July 18this celebrated as Mandela Day back home in SA (as briefly mentioned in We Got the Love). In short this initiative was launched in 2009 while Nelson Mandela was still alive. The date chosen was Madiba’s birthday, and commemorates his 67 years of activism (at that point in time) by asking all of us to dedicate 67 minutes of our time improving our immediate environment.
Madiba
Being away from home at this time I only remembered this initiative later on that day this year. It was actually a little video on the internet that prompted me. It was a Timeout magazine short about some artists (from a group called Global Street Art) that had spray painted a mural of Madiba on the side of a building in Mandela Street in Camden. I almost squealed with excitement since I work nearby so headed straight down as soon as my day was done.

I didn’t even know there was a Mandela Street, especially one so close that I have actually passed many times. Turns out, this street housed the African Nation Congress (ANC) headquarters in the 80s. I had just learned that fact when a series of memories suddenly slotted into place in my mind as I walked the side roads of NW1.

About a year ago, I remembered going out for a celebratory lunch with colleagues at a pub somewhere and as we slowly made out way back to the office we walked by a house on Lyme Street with a blue plaque. Turned out a name I remember from my childhood was on that plaque – freedom fighters Joe Slovo and his wife Ruth First had lived at that address. I took a few moments to appreciate their efforts and sacrifice, messaged some family members about my surprise discovery and left it at that. I’d also learned along the line somewhere that former leader of the ANC Oliver Tambo had lived in Muswell Hill (also North London) while in exile.

Walking towards a mural of one of my heroes made me feel rather far away from my birthplace. It was comforting to realise that I was also in fact surrounded by pieces of home and my country’s resistance history was always just around the corner. I then started thinking of my own family’s history. My mum had lived in Camden (in flats around the corner from my office) in the 70s while working in London and an extended relative had done a little family tree research, discovering that my mum’s side had actually lived in Tufnell Park (the ‘next door’ suburb to Camden) for at least a generation.
Joining all these dots together at once for the first time was almost emotional. I have always been drawn towards this part of town, which I put down to a kind of pilgrimage for my teenage goth self, but it turns out it’s a much bigger and more meaningful ‘homecoming’ than I’d ever previously contemplated. 
Approaching Mandela Street and then finally seeing the mural itself was even more heart-warming. After ten years in this massive city it had never felt more like home. Seeing that giant familiar smile on the side of a brick building beaming down at all of us could only make me reciprocate with a grin. It felt like the same grin I couldn’t wipe off my face after meeting the man himself as a child. He shook my hand, looked directly at me and said ‘Hello, how are you?’. He said this to all the people he was meeting on that day, but for that moment he made me feel like the most important one in the room.
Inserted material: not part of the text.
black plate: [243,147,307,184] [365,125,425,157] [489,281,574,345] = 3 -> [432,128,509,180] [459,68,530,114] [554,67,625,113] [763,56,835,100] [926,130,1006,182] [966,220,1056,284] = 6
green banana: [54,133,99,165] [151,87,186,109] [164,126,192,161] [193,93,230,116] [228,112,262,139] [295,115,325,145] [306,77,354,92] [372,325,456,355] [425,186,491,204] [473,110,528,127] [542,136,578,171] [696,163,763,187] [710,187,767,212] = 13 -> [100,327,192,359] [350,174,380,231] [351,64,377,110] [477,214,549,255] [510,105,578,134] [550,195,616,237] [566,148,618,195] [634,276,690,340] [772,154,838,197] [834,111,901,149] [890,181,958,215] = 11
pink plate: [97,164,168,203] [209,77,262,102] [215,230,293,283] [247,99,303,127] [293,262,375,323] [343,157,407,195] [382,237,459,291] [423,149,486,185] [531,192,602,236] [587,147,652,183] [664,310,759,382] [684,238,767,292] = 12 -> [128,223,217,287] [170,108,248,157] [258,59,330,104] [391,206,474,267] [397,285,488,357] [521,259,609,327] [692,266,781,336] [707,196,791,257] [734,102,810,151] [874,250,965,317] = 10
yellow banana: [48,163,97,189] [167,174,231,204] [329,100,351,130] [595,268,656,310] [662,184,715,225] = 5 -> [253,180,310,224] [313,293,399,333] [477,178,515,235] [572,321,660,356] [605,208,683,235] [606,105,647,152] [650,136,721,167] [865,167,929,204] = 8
I’d not thought about that in many years either.
Unforgettable smile
I took some pictures, pondered the mural for a few minutes and then turned around to head home. My head was whirling with memories and thoughts of missing my friends and family in SA, but also how I’d established myself in my chosen home (and how much fun I was having). That silly grin stayed on my face until I got back to my flat, realising that this was indeed home, and a piece of the home I was born into was indeed always just around the corner.